I am genuinely shocked. But then I thought about what Voltaire once said:

Seems I've hit a nerve, from the way you write your posts/replies in which you've said many times you don't need nor like human contact, social interaction, have great self control when it comes to the opposite sex, you like to live your life in solitude, you prefer money and being materialistic over everything etc etc etc etc etc I got the wrong impression that you were a virgin (no shame even if you were)
You do you Bill it's all good.
 
Being a parent is like a disability (in the sense that it prevents you from doing the things that you want to do, and spending time the way you want to spend your time). I would resent having a disability, and would spend all of my time thinking about ways to get well again. I would pray for the kid to get sick and die. But of course this is not how it works. You don't pray for wealth, you steal the money and pray for forgiveness. So I would have to find a way to get the kid to do something like sticking scissors into a power outlet (would that just set off a circuit breaker? I am so thankful that I am free and that there is no need for me to look into all of that nonsense). It would be a horrific memory to have to live with, but to remain a parent would be even more terrible.

Suicide would be another option. I am not sure what option I would end up choosing, but I know for a fact that both the child and myself being alive at the same time would not be an acceptable option for me, not for long, anyway.

Of course the above assumes that for some reason I Had to be around the child. If I could just drop the child off at an orphanage, there would be no need to take any of those more drastic steps.

All of the above is just a long-winded way of saying that I would not make for a great dad.

I don't know whether this is tongue-in-cheek or serious, but it's one of the most outlandish I have ever heard...
 
Seems like one of us did, and it wasn't you. ;)
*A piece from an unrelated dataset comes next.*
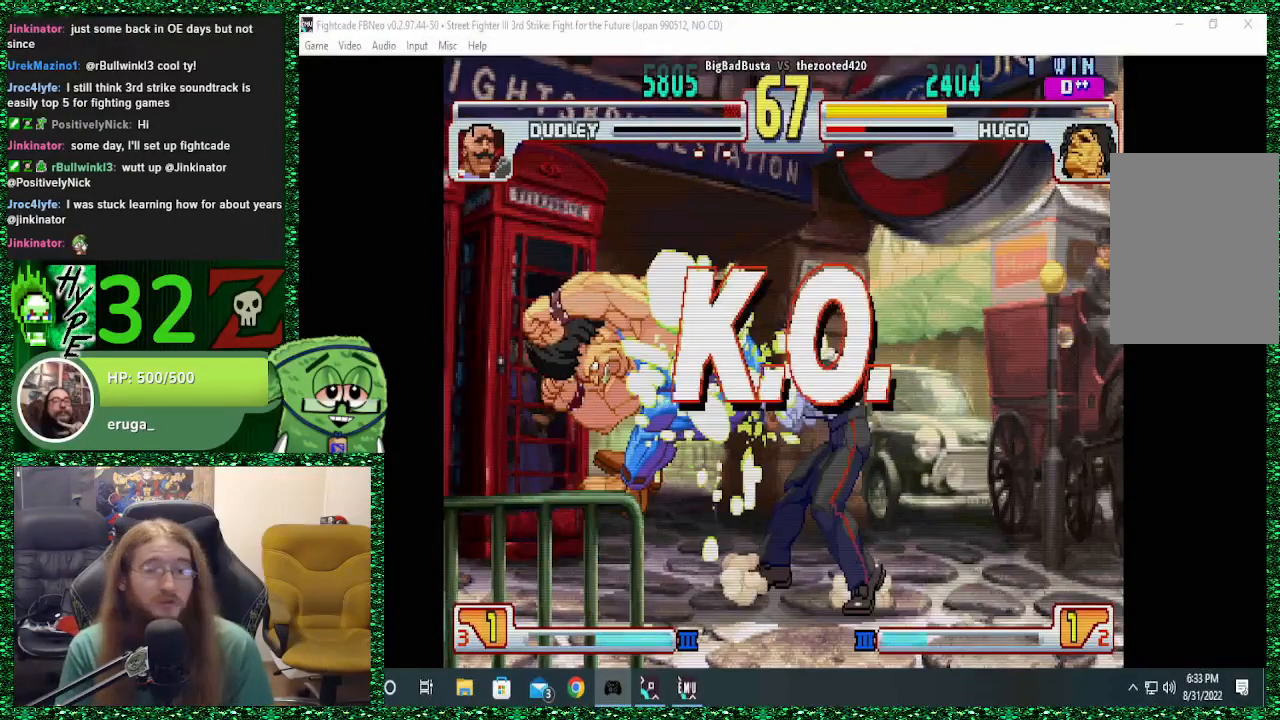
{"buttons": [], "left_stick": "center", "events": []}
Yes Bill, You did hit a nerve and if we are both being honest.... I'm devastated, like totally devastated that you have unravelled my whole existence :( I will have to somehow power through this enlightenment that you've blessed me with. Thanks man.
 
Yes Bill, You did hit a nerve and if we are both being honest.... I'm devastated, like totally devastated that you have unravelled my whole existence :( I will have to somehow power through this enlightenment that you've blessed me with. Thanks man.
Good for you.
 
I've never been lonely, but yes, I played my cards right and was able to earn the privilege to be left alone.

That's right.
This is all wrong. If your goal is to be alone you just don't play your cards. In what situation do you play your cards "wrong" and end up in a happy, loving relationship?
 
If your goal is to be alone you just don't play your cards.
I didn't get married, didn't end up being a father - I played my cards right.
In what situation do you play your cards "wrong" and end up in a happy, loving relationship?
If 50% of marriages end in a divorce, and a considerable fraction of the remaining marriages are unhappy ones, with people staying together for the sake of the kids, or because they don't want to pay alimony, etc, then the expected payoff of getting married is negative, and that is the definition of "playing your cards wrong."
 
I didn't get married, didn't end up being a father - I played my cards right.
To me that's sounds like not playing the game. Playing your cards right is being one of the lucky few who is in an amazing relationship living their best life. You miss every pitch you don't swing at!

That's just losing the game.
 
Playing your cards right is being one of the lucky few who is in an amazing relationship living their best life.
This is the difference between introverts and extroverts for you. Introverts don't have to do anything to be happy, whereas extroverts have to jump through hoops for a chance to be happy. The above kind of makes it self-evident which one is the healthier personality to have. In any case, believe it or not, I am living my best life. If I were to give in to peer pressure back when I was younger, and not think for myself, I would be in a relationship now and the game would have been lost.